After months of uncertainty, the Greater Toronto Area real estate market is officially in post-correction recovery, according to REMAX INTEGRA.
“There’s a ripple and it’s having an effect on move-up and even luxury buyers,” said REMAX INTEGRA’s Christopher Alexander, vice president and regional director for Ontario-Atlantic Region.
That ripple—and, by extension, recovery—is thanks to first-time buyers. Mainly active in the 416, first-time buyers preponderantly purchased homes between $600,000 and $900,000. In fact, since June, there was a 22% year-over-year sales increase in that segment.
“It seems like they reappeared in mid-to-late June,” said Alexander. “That’s when things started picking up and year-over-year price increases started to happen again.

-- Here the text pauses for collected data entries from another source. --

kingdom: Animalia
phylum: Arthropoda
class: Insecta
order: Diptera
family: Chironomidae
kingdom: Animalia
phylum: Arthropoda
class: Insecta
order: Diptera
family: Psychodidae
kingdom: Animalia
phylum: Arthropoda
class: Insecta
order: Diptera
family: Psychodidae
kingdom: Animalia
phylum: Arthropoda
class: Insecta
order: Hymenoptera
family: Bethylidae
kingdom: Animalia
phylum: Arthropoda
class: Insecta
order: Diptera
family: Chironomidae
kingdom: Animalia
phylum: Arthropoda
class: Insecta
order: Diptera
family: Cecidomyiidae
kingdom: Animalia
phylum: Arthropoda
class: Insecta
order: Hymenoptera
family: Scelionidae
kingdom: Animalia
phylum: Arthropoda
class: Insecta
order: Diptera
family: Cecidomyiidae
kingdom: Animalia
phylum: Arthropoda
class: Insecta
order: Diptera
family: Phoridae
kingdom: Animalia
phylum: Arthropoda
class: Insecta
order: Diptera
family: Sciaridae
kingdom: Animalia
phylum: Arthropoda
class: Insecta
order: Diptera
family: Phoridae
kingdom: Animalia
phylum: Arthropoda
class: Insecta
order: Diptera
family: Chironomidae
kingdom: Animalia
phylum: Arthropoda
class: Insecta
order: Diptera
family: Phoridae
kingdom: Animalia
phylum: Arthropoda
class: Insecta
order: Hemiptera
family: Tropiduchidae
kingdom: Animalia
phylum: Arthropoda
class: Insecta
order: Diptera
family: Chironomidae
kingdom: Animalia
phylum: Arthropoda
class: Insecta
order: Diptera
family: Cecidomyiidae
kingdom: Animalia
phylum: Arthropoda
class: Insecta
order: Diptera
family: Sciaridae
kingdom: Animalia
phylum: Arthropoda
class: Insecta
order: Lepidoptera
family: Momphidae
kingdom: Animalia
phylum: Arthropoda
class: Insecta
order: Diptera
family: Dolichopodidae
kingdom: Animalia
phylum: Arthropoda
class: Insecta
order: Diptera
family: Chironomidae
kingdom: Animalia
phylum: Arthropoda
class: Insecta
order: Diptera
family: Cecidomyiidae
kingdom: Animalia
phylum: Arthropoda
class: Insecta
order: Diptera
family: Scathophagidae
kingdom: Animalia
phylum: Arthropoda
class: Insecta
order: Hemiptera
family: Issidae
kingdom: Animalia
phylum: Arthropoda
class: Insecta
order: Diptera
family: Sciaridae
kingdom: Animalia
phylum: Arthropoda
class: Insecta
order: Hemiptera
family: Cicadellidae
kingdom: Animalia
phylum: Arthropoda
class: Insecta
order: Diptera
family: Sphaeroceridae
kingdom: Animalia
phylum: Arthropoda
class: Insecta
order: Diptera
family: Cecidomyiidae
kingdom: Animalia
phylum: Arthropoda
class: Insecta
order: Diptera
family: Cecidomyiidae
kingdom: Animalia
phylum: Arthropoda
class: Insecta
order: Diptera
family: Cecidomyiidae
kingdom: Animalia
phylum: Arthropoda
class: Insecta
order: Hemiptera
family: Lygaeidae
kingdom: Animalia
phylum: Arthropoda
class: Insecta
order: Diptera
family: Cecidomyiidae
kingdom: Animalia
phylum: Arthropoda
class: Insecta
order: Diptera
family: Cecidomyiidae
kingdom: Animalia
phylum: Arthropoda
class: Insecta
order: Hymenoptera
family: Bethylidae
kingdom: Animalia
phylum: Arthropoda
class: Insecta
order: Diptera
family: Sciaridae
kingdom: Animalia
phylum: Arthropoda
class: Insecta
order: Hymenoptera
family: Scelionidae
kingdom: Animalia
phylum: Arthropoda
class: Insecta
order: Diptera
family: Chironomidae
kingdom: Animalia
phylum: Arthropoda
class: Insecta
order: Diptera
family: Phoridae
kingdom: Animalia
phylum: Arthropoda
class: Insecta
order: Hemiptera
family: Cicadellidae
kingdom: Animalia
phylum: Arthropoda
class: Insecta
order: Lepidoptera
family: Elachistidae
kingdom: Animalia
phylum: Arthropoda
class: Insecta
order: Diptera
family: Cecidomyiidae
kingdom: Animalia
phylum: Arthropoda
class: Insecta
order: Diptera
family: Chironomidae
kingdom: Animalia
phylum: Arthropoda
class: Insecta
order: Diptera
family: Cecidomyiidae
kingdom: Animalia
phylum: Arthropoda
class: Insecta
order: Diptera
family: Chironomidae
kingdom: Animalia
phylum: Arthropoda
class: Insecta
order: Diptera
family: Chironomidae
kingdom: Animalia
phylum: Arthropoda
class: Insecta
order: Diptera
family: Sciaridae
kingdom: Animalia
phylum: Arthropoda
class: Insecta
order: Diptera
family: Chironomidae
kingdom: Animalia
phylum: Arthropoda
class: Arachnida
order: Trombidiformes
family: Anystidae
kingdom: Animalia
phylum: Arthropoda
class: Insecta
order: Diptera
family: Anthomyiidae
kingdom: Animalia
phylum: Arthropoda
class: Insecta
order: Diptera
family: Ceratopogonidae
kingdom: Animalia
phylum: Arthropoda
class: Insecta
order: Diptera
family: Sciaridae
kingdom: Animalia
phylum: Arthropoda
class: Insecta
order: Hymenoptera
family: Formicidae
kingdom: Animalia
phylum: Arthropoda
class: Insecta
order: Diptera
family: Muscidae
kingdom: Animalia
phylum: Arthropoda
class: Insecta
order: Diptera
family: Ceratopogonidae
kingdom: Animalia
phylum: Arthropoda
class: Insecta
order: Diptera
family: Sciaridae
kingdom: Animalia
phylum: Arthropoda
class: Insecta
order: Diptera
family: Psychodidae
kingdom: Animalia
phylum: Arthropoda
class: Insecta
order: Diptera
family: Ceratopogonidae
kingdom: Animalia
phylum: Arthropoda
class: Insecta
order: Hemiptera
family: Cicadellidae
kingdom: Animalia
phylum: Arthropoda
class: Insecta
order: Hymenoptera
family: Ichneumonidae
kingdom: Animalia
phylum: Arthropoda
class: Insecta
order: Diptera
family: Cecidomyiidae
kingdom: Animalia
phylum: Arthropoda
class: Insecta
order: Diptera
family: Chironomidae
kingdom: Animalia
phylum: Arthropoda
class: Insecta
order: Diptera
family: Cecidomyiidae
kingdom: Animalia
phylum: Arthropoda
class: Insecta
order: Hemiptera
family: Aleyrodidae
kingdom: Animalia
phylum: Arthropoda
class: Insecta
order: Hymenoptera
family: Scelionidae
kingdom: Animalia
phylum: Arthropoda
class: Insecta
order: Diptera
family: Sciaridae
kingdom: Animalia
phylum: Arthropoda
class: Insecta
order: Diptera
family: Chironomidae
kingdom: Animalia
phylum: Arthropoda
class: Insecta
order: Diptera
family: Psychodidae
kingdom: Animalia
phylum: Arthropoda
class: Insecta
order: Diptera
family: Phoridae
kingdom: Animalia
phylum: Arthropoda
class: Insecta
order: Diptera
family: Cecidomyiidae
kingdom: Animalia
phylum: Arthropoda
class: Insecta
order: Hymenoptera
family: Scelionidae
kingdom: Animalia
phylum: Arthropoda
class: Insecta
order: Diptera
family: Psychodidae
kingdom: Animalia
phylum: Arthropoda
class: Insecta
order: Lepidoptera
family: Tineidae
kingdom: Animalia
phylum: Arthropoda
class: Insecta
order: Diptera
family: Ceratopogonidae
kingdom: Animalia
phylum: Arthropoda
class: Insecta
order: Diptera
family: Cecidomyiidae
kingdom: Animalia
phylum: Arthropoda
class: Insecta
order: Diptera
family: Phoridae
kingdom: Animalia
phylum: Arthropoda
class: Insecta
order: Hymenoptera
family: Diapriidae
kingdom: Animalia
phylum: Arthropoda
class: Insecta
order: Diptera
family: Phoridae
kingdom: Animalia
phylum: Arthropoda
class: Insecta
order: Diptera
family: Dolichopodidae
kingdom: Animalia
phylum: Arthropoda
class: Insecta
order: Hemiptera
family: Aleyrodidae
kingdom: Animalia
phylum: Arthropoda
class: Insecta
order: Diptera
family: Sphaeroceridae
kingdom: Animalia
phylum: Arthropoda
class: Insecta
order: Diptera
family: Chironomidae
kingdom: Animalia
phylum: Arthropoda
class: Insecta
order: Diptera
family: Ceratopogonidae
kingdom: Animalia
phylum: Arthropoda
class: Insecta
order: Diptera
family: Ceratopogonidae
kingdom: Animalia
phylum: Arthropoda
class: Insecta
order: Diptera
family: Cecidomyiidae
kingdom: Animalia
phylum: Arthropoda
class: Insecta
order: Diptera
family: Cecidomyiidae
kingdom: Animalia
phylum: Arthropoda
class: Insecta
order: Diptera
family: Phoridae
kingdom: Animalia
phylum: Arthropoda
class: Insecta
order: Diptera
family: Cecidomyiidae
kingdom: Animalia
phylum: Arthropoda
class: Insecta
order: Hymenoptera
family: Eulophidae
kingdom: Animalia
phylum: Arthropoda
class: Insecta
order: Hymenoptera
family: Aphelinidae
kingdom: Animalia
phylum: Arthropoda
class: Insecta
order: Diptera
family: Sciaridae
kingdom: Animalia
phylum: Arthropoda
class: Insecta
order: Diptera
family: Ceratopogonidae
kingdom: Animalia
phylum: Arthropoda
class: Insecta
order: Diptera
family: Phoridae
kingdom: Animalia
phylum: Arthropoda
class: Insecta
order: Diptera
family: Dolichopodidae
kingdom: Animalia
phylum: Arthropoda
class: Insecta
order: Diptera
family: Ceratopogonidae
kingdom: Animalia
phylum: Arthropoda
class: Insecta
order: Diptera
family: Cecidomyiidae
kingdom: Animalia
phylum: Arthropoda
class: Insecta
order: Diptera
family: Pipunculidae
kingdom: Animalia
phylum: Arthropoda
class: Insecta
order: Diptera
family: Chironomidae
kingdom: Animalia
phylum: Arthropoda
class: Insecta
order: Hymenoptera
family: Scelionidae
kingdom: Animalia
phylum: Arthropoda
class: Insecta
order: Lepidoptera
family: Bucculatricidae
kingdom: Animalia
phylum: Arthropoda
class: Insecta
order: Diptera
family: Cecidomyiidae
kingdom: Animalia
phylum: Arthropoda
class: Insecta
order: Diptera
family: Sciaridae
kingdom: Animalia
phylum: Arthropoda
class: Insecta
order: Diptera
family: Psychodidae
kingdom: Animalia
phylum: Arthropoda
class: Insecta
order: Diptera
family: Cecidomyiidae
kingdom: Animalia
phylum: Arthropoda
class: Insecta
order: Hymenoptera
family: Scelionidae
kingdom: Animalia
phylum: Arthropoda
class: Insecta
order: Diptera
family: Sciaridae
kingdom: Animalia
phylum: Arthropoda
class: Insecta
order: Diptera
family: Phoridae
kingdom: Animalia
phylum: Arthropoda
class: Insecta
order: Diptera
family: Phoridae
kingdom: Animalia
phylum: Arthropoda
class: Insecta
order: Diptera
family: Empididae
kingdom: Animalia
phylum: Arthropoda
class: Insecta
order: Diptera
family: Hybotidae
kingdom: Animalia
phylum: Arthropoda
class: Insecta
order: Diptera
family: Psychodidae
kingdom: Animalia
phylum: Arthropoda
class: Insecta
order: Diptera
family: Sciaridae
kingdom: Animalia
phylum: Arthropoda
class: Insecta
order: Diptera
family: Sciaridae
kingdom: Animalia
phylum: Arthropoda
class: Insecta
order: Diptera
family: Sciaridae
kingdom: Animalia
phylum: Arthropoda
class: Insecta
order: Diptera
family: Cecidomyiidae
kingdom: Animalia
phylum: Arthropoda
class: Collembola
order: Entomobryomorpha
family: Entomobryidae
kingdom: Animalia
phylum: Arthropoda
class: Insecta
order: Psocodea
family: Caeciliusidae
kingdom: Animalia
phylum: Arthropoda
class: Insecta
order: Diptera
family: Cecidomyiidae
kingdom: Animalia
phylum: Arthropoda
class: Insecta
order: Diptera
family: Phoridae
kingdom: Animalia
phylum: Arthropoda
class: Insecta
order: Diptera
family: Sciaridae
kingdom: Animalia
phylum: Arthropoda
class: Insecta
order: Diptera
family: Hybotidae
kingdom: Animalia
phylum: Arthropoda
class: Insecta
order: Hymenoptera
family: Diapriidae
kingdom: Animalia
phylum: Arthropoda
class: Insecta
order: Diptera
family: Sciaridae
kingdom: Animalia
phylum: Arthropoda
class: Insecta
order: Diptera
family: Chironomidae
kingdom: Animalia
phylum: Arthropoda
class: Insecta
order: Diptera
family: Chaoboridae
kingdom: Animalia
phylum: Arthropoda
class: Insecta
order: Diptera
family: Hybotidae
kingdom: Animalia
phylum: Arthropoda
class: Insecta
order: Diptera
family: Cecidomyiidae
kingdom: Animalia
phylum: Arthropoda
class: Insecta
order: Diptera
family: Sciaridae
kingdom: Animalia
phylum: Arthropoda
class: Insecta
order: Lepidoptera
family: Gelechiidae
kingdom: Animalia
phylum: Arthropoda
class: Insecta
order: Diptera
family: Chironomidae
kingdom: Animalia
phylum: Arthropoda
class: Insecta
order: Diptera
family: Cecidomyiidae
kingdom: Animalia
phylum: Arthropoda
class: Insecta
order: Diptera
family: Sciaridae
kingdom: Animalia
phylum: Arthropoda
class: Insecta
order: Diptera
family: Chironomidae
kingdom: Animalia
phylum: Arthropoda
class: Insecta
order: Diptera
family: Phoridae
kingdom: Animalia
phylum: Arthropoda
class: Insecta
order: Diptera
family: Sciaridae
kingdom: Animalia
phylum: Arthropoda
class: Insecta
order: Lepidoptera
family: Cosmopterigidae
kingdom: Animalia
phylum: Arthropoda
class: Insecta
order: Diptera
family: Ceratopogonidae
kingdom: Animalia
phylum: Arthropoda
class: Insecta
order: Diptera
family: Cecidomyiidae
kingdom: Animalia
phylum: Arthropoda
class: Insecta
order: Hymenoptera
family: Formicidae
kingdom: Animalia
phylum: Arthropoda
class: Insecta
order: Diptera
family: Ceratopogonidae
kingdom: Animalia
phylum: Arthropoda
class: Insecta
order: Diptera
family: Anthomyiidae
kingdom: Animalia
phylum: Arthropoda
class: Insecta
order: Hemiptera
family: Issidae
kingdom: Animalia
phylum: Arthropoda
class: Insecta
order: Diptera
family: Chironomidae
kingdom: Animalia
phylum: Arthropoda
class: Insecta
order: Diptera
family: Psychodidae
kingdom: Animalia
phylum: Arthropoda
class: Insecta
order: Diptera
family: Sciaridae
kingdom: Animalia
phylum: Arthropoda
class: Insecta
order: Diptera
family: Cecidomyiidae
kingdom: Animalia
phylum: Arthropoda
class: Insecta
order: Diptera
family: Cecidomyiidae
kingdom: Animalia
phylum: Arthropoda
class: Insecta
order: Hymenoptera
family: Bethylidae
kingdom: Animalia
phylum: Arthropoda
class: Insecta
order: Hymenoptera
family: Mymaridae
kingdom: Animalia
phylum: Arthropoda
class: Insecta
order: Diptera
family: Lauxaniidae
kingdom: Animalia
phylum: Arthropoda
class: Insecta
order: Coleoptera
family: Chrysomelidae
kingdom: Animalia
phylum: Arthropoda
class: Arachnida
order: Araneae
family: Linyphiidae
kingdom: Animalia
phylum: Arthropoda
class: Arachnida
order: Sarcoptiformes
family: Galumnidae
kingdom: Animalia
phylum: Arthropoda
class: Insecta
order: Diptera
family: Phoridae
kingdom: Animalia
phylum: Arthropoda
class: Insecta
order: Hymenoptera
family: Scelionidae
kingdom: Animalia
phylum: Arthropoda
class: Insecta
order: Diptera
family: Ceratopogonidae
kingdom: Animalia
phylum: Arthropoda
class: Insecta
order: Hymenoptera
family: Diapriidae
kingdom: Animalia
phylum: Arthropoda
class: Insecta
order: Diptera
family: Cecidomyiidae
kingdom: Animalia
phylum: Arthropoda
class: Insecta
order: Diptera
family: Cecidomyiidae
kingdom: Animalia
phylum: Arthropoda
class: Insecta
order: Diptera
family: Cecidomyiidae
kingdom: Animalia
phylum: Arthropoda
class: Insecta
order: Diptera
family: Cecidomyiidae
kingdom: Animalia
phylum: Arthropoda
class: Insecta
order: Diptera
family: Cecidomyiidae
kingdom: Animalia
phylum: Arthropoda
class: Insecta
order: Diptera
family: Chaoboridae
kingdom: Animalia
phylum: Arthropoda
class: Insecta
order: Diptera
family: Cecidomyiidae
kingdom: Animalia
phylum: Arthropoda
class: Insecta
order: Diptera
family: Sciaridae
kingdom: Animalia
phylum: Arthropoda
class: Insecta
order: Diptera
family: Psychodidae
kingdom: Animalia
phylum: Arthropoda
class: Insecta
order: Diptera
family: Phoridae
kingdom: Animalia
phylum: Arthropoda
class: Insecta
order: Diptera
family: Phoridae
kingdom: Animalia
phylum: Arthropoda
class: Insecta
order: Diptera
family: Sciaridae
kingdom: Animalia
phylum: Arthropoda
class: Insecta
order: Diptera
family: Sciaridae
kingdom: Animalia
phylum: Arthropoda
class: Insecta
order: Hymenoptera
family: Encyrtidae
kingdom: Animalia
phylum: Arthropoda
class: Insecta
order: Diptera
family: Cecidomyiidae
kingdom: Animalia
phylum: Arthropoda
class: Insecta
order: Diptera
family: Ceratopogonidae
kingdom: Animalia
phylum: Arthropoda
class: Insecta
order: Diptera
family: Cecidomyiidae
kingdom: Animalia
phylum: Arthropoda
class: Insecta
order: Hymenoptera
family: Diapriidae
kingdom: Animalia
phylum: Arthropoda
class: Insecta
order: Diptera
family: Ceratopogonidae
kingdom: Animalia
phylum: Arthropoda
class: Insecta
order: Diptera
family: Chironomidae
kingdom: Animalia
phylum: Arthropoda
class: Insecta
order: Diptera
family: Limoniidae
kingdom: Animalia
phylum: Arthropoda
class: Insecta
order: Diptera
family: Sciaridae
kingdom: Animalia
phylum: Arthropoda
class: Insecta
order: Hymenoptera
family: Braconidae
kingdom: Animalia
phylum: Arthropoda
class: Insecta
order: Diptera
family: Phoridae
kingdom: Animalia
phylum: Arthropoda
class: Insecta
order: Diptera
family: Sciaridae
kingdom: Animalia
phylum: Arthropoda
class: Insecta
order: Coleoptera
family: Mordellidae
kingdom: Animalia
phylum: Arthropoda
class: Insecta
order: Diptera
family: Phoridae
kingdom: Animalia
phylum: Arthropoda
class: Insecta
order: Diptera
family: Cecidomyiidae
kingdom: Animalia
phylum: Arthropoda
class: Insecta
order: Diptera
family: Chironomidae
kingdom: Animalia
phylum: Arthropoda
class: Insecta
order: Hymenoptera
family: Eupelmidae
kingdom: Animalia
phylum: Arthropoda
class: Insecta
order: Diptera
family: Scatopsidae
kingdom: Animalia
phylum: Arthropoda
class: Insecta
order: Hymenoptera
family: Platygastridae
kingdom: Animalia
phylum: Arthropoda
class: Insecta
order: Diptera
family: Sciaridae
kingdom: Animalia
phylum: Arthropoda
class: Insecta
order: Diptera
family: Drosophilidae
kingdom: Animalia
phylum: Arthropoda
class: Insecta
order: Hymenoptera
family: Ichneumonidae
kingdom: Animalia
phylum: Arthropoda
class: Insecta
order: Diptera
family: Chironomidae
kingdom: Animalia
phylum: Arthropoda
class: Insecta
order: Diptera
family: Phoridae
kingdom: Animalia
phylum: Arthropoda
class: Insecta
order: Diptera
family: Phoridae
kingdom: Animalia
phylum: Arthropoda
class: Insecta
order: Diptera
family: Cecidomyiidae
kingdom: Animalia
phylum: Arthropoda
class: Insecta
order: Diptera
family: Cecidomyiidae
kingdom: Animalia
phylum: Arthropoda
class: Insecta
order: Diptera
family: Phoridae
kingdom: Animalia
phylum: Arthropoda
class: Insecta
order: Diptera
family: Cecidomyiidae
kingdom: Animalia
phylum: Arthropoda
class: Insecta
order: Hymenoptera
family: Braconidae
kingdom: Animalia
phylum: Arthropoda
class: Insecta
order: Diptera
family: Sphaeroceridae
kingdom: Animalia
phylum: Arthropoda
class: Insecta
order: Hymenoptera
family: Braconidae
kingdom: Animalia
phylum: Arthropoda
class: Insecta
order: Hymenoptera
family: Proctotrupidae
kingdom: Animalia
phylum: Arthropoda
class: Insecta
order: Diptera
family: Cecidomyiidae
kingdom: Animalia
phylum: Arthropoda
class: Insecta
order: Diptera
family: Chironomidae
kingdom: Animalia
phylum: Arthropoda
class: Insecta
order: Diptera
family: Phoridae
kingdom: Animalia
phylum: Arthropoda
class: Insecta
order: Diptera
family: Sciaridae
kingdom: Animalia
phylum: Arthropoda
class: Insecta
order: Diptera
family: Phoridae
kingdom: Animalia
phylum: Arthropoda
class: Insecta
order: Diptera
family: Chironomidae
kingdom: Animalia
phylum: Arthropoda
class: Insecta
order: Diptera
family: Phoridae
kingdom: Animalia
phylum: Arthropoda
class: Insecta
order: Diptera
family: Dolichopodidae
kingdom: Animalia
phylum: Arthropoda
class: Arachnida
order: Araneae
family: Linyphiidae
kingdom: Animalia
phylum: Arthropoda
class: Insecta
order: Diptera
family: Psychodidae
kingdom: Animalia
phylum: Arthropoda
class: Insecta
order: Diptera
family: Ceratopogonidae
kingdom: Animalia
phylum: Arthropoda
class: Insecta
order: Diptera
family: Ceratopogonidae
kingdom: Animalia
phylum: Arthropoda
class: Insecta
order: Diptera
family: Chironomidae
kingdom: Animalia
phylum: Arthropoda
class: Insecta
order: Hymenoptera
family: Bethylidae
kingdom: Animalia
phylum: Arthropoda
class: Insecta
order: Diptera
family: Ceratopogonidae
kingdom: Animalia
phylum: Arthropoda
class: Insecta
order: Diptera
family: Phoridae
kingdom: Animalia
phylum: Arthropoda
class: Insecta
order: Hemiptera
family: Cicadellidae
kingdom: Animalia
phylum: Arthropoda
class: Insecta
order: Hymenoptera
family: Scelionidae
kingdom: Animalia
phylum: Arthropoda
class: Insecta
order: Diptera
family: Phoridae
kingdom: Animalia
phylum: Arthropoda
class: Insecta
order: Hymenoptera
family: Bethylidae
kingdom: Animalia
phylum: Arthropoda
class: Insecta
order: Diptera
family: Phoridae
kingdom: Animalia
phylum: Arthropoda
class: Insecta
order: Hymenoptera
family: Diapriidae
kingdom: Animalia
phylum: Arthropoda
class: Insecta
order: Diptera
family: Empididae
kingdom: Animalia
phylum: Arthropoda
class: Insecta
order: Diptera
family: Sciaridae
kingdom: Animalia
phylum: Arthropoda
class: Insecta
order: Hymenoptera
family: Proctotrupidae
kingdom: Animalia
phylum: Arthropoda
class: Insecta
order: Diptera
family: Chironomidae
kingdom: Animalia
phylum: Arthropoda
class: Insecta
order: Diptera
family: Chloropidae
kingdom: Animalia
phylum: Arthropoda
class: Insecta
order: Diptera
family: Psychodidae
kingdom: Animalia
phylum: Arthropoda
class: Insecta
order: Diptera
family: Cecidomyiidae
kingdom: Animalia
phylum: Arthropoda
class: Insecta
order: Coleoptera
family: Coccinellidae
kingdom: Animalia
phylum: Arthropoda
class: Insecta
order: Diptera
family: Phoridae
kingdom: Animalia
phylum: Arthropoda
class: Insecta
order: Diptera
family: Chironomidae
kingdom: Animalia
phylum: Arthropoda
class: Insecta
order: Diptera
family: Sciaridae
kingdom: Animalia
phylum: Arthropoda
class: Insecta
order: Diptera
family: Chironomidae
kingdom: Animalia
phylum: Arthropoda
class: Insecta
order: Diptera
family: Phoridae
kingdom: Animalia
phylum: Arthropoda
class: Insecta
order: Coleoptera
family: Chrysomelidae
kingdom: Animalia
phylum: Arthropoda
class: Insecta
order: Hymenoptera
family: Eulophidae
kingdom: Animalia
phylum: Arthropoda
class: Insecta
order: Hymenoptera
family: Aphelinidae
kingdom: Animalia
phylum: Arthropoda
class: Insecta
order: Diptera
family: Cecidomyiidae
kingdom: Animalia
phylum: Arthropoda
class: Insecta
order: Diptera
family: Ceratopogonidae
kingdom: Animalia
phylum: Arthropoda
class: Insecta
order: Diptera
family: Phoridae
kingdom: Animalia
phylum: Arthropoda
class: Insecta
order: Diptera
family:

The market seems to be in a really good place right now and we think that we’re going to finish the year strong and have moderate to healthy appreciation in 2019 of 2-5%.”
Demand for detached homes, according to REMAX INTEGRA, is beginning to surge as well, and that’s reflected in their pricing. But first-time buyers can largely be found in the city’s condominium market.
“They’re getting help from mom and dad, who built a lot of equity in their homes,” continued Alexander. “Most of them are children of baby boomers, which is the wealthiest generation in history. They’re out there assisting their kids to buy, or their kids are buying with friends or getting married and pooling their resources together. The easy way to say it is first-timers are getting creative and spent a year saving up to meet all the requirements.”
To say that first-time buyers are back might be a bit of an understatement, given the leverage Toronto’s condo sellers wield these days.
“There are multiple offers on condos in Toronto—it’s a real grinder there,” said Rosie Gimeno, a sales representative with REMAX Specialists Estate Group. “People in Toronto have to be more aggressive and they’re cutting conditions. It’s very much back to the market that we were.”
Gimeno stresses that she advises clients against waiving their conditions, though.
“I always want to keep the condition of finance in there so that we can keep the underwriters on the same page because it’s been extra scrupulous with qualification,” she said. “I think it’s important for first-time buyers to get all their ducks in a row.”